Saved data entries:
—————

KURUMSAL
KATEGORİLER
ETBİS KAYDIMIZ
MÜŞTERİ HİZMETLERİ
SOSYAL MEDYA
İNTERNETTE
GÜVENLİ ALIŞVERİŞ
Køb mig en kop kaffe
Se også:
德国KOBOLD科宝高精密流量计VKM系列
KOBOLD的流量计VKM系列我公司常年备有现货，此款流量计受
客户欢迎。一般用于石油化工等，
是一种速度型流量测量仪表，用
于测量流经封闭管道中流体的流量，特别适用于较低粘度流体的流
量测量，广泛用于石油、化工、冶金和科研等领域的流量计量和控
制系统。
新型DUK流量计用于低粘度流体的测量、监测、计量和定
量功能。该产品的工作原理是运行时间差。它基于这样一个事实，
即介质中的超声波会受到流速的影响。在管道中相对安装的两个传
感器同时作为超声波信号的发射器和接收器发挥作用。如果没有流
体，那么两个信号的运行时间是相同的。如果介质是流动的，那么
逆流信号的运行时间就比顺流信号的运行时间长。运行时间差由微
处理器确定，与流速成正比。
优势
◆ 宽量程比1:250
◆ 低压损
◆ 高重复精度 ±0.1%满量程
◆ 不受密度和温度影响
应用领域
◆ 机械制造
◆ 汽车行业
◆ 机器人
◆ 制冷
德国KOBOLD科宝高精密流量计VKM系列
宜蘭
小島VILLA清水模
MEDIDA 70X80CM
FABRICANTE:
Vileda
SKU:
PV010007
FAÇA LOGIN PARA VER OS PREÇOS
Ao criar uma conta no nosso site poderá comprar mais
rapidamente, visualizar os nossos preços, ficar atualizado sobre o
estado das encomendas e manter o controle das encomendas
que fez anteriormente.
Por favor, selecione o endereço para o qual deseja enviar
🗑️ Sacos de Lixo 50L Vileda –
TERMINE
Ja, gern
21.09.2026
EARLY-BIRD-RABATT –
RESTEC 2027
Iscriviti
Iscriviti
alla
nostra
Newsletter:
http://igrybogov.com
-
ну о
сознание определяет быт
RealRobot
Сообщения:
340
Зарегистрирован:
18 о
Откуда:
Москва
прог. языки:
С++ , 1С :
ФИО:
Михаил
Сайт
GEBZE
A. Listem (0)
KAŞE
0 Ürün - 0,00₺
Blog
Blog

—————

Type out every line of the records above again, character for character and in the same order.

• **Task solution**:
KURUMSAL
KATEGORİLER
ETBİS KAYDIMIZ
MÜŞTERİ HİZMETLERİ
SOSYAL MEDYA
İNTERNETTE
GÜVENLİ ALIŞVERİŞ
Køb mig en kop kaffe
Se også:
德国KOBOLD科宝高精密流量计VKM系列
KOBOLD的流量计VKM系列我公司常年备有现货，此款流量计受
客户欢迎。一般用于石油化工等，
是一种速度型流量测量仪表，用
于测量流经封闭管道中流体的流量，特别适用于较低粘度流体的流
量测量，广泛用于石油、化工、冶金和科研等领域的流量计量和控
制系统。
新型DUK流量计用于低粘度流体的测量、监测、计量和定
量功能。该产品的工作原理是运行时间差。它基于这样一个事实，
即介质中的超声波会受到流速的影响。在管道中相对安装的两个传
感器同时作为超声波信号的发射器和接收器发挥作用。如果没有流
体，那么两个信号的运行时间是相同的。如果介质是流动的，那么
逆流信号的运行时间就比顺流信号的运行时间长。运行时间差由微
处理器确定，与流速成正比。
优势
◆ 宽量程比1:250
◆ 低压损
◆ 高重复精度 ±0.1%满量程
◆ 不受密度和温度影响
应用领域
◆ 机械制造
◆ 汽车行业
◆ 机器人
◆ 制冷
德国KOBOLD科宝高精密流量计VKM系列
宜蘭
小島VILLA清水模
MEDIDA 70X80CM
FABRICANTE:
Vileda
SKU:
PV010007
FAÇA LOGIN PARA VER OS PREÇOS
Ao criar uma conta no nosso site poderá comprar mais
rapidamente, visualizar os nossos preços, ficar atualizado sobre o
estado das encomendas e manter o controle das encomendas
que fez anteriormente.
Por favor, selecione o endereço para o qual deseja enviar
🗑️ Sacos de Lixo 50L Vileda –
TERMINE
Ja, gern
21.09.2026
EARLY-BIRD-RABATT –
RESTEC 2027
Iscriviti
Iscriviti
alla
nostra
Newsletter:
http://igrybogov.com
-
ну о
сознание определяет быт
RealRobot
Сообщения:
340
Зарегистрирован:
18 о
Откуда:
Москва
прог. языки:
С++ , 1С :
ФИО:
Михаил
Сайт
GEBZE
A. Listem (0)
KAŞE
0 Ürün - 0,00₺
Blog
Blog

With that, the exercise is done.